▸ **What to work on**
In the records below, the lines from the one with "so... Good work." through the last are to be printed exactly, and nothing else.

▸ **Information given**
......

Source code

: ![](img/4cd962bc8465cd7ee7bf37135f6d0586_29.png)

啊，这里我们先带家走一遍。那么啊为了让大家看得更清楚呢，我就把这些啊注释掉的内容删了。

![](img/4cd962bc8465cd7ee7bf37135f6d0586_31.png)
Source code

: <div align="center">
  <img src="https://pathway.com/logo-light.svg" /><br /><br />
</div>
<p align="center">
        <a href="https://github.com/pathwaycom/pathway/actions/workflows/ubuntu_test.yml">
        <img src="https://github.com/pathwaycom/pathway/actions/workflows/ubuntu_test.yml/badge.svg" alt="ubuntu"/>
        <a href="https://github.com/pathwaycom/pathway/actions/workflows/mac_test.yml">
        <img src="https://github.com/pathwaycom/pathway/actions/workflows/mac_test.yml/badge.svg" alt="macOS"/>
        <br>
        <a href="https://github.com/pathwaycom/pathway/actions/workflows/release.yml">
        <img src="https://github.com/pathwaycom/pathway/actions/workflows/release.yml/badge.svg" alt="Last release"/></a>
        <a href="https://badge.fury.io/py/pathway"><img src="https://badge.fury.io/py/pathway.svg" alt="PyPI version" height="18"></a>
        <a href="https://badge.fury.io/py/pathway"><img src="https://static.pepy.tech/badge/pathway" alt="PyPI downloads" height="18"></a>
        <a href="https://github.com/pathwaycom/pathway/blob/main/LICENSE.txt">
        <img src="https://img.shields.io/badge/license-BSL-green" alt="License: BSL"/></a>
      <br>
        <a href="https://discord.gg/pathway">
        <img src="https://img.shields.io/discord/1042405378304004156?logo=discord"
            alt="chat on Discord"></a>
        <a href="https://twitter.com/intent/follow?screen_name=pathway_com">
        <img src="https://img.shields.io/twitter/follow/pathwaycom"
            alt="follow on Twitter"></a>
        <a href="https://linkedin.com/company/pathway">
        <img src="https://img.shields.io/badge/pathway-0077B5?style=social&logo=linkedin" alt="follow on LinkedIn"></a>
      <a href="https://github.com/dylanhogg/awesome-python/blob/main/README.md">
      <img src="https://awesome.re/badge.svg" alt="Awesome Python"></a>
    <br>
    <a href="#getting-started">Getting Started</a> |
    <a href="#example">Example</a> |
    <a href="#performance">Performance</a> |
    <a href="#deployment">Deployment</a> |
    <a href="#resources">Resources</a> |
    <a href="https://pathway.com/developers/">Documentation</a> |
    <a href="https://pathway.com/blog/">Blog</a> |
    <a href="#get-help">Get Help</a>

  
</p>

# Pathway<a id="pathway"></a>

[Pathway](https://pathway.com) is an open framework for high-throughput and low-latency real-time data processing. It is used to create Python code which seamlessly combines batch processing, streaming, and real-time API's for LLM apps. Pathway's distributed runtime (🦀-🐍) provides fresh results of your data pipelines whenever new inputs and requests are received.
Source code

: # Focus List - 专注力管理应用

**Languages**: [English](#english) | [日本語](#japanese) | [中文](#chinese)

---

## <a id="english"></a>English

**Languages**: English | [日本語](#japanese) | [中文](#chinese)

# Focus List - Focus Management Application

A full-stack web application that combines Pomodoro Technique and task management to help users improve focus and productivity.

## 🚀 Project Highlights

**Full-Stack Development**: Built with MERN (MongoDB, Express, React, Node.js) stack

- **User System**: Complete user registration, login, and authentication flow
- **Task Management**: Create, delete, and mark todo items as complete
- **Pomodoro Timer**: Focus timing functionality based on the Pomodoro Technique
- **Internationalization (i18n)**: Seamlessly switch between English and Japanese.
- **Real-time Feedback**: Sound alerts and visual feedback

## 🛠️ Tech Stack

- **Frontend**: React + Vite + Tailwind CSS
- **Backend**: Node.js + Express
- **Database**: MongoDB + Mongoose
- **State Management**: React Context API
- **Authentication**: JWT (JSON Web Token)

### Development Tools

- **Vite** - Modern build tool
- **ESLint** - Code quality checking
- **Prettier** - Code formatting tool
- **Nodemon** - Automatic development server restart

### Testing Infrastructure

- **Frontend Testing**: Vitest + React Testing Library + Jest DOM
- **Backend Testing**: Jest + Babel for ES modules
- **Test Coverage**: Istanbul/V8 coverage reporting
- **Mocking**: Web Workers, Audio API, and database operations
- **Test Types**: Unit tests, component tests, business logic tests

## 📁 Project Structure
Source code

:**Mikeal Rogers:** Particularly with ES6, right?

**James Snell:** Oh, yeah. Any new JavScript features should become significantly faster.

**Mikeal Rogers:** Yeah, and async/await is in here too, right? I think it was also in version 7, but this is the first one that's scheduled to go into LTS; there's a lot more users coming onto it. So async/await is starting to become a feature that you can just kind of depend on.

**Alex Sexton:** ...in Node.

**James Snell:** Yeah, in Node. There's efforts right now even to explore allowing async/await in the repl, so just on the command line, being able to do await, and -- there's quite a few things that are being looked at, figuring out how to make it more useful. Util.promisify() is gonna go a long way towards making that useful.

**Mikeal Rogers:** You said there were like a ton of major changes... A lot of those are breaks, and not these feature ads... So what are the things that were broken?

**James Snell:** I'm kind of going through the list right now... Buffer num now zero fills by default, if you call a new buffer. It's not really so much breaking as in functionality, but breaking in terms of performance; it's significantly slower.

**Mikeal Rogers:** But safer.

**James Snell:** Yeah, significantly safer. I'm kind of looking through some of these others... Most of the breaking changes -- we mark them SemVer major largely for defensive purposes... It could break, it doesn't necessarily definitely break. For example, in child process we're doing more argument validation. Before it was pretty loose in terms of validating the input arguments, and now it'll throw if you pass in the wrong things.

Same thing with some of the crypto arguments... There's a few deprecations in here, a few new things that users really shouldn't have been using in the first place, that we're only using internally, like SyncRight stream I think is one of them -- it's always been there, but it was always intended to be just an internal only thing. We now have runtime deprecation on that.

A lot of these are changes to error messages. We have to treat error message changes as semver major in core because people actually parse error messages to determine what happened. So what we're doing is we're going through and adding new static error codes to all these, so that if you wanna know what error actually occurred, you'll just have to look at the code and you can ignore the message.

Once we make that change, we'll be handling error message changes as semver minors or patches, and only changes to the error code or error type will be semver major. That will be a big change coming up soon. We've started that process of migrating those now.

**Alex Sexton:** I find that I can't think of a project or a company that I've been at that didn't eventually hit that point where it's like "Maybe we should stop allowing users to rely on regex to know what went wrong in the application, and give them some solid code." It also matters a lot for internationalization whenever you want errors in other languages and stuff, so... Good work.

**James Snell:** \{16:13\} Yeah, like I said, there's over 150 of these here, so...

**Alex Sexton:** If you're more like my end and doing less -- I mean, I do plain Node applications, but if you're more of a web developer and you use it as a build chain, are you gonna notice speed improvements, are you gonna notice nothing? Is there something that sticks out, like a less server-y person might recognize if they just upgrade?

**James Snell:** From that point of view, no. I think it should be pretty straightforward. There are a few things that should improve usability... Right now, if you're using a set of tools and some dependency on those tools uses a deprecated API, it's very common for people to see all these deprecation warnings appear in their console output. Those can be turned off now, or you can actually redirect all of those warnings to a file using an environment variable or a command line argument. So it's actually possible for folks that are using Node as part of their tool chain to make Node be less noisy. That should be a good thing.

......

▸ **Solution for this task**
**Alex Sexton:** I find that I can't think of a project or a company that I've been at that didn't eventually hit that point where it's like "Maybe we should stop allowing users to rely on regex to know what went wrong in the application, and give them some solid code." It also matters a lot for internationalization whenever you want errors in other languages and stuff, so... Good work.

**James Snell:** \{16:13\} Yeah, like I said, there's over 150 of these here, so...

**Alex Sexton:** If you're more like my end and doing less -- I mean, I do plain Node applications, but if you're more of a web developer and you use it as a build chain, are you gonna notice speed improvements, are you gonna notice nothing? Is there something that sticks out, like a less server-y person might recognize if they just upgrade?

**James Snell:** From that point of view, no. I think it should be pretty straightforward. There are a few things that should improve usability... Right now, if you're using a set of tools and some dependency on those tools uses a deprecated API, it's very common for people to see all these deprecation warnings appear in their console output. Those can be turned off now, or you can actually redirect all of those warnings to a file using an environment variable or a command line argument. So it's actually possible for folks that are using Node as part of their tool chain to make Node be less noisy. That should be a good thing.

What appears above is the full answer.